As the global human rights community readies to celebrate tomorrow the 25th anniversary of the adoption of the Convention on the Rights of the Child, the United Nations committee charged monitoring with its implementation highlighted the right of children to actively participate – and not just be heard – in discussions that affect their lives and communities.
As the global human rights community readies to celebrate tomorrow the 25th anniversary of the adoption of the Convention on the Rights of the Child, the United Nations committee charged with monitoring its implementation highlighted the right of children to actively participate – and not just be heard – in discussions that affect their lives and communities.
“Let us stop talking about ‘allowing’ young people to participate – it is, firstly, a right of the child,” the UN Committee on the Rights of the Child emphasized today in a press release from the Office of the UN High Commissioner for Human Rights (OHCHR).
“Secondly, when children take part in discussions on matters affecting their lives, problems they face are more likely to be addressed meaningfully if their views are taken into account,” the Committee added.
The Convention on the Rights of the Child was adopted by the UN General Assembly on 20 November 1989 and to date has been ratified by 194 countries, making it the most widely ratified international human rights treaty. Its adoption marked the first time that children were explicitly recognized as having specific rights.
Noting that since the Convention’s adoption, it could point to improvement in children’s lives worldwide, the Committee underscored that too many children still “suffer violations of their rights and especially violence, exploitation and neglect, discrimination, denial of health services or a decent education.”
It is important to remember that children can be “active agents of change in their families, in their schools, in their communities and in their countries,” the Committee said. While children may at times have views different than those of adults, “this is as it should be. Children are valuable members of our societies as children,” the Committee stressed.
“Creating the future we want, the future that will shape the lives of children and their children, depends on how we act now, and for that children’s participation is as important as that of adults,” the Committee added.
The Committee on the Rights of the Child comprises 18 independent experts and monitors implementation of the Convention on the Rights of the Child by its State parties. It also monitors implementation of two Optional Protocols to the Convention, on involvement of children in armed conflict and on sale of children, child prostitution and child pornography.

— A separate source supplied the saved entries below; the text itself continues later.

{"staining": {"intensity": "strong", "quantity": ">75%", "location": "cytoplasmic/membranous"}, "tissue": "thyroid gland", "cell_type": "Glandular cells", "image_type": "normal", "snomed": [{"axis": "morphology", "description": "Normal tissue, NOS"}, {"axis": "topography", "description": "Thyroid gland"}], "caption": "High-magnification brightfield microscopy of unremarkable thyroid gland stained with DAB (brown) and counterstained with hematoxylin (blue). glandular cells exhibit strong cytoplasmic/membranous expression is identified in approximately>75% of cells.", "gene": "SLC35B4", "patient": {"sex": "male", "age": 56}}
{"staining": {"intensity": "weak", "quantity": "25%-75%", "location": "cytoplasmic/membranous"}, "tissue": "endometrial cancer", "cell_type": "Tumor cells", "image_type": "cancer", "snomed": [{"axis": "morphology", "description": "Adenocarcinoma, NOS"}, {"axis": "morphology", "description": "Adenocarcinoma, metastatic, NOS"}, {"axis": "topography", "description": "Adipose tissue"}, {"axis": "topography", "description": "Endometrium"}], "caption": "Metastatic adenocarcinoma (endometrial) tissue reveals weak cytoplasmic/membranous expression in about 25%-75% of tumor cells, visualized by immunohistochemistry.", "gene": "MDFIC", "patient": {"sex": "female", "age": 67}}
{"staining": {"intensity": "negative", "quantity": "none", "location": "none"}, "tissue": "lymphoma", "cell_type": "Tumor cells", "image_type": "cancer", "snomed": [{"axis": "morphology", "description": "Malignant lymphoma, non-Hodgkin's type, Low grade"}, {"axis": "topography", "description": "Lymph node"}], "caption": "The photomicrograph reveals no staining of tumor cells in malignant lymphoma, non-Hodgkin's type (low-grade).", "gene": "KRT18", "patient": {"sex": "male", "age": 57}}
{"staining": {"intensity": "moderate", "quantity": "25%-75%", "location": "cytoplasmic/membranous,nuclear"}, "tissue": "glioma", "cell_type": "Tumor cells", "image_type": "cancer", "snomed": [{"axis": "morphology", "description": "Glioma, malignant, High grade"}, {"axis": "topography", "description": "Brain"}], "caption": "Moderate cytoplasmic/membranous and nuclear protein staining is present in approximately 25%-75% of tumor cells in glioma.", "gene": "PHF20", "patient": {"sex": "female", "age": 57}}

As part of celebrations to mark the anniversary of the Convention’s adoption, the General Assembly will hold a high-level meeting at UN Headquarters in New York tomorrow morning on the promotion and protection of the rights of children. An interactive panel discussion on the theme of 25 Years of the Convention on the Rights of the Child: is the world a better place for children?, co-chaired by Queen Silvia of Sweden and Ms. Laura Vargas Carrillo of Mexico, will be held in the afternoon.
Also tomorrow morning, a high-level panel discussion on the “25th anniversary of the adoption of the Convention on the Rights of the Child: recalling its vision,” organized by the Office of the Special Representative of the Secretary-General on Violence against Children, will be held at the UN in New York. Several missions will also hold side events.
In addition, the UN Children’s Fund (UNICEF) will hold a musical celebration tomorrow morning at UN Headquarters to mark the anniversary of the Convention, as well as the 60th anniversary of the agency’s Goodwill Ambassador Programme and the 35th anniversary of the Music for UNICEF concert.
The occasion will also serve to launch the UNICEF #IMAGINE project, a musical and technological initiative to highlight the challenges children face the world over. The agency will also use the opportunity of the occasion to launch its latest State of the World’s Children report.